I swear I'm going to have to start drinking prune beer, so I can get more regular at this blogging thing . . .

Festivals
Friday and Saturday: Snowmass Chili Pepper and Brew Fest. Take a heavy heaping of bands, add two hours per day of beer and chili, and you've got this rollicking weekend. More than 50 breweries are expected to attend.

Big Parties
Saturday, 2 to 7 p.m. Great Divide's 15th anniversary celebration might not be a festival just yet, but at $20 a pop, it's cheaper than any tasting ticket you can buy to Snowmass. And in addition to food and a sampling of the Denver brewery's beers, you get to be among the first to try the oak-aged 15th Anniversary Double IPA. If you go, find me and say hi: I'll be the short, curly-haired guy drinking a lot of the new beer.

New Tappings
Thursday: Head to a Rock Bottom nearest you. The Downtown Denver location rolls out its Jazzberry Ale, presumably to the sounds of smooth jazz.
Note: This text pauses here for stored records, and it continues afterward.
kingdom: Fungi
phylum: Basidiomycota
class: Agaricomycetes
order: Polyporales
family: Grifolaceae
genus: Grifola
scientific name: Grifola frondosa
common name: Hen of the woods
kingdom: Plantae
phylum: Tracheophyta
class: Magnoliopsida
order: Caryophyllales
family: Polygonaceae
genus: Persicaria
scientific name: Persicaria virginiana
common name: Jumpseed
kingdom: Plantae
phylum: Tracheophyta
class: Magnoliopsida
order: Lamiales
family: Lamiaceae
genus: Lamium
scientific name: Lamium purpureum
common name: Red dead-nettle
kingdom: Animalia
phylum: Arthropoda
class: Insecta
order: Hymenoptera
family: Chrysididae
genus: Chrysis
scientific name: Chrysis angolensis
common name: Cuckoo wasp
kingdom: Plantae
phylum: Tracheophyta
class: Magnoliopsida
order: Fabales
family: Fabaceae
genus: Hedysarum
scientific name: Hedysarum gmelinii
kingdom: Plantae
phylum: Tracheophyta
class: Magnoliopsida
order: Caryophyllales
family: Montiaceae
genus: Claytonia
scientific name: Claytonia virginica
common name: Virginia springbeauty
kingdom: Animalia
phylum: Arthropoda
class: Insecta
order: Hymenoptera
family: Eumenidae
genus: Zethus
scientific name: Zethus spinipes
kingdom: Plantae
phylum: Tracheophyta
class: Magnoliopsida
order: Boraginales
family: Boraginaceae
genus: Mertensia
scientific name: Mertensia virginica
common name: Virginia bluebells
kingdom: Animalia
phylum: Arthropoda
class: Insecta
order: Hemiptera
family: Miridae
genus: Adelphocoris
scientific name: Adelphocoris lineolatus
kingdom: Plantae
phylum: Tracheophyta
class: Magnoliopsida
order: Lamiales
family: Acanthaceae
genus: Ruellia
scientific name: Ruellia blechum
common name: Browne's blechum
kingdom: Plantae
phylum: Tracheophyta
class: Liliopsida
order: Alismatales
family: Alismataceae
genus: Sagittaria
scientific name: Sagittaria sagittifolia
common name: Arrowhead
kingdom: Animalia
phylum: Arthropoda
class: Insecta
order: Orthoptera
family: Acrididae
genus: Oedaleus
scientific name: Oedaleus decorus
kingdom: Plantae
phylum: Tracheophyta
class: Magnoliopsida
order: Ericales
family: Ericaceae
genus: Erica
The Orchard Town Center location taps a Sunset Steam.
Already out: I'm a little late on this one, but Left Hand recently released its St. Vrain Tripel Ale, a 9% ABV whopper available in 22-ounce bombers. Anyone tried this one yet?

New Tap Rooms
Just when you thought I was running out of categories . . .
Upslope Brewing of Boulder, the newest addition to Colorado's microbrewery scene, opened its tap room about a week ago. It's still operating on limited hours - 4 to 8 p.m. Wednesday to Saturday - but any new brewery willing to make a go of it in these economic conditions needs a little support.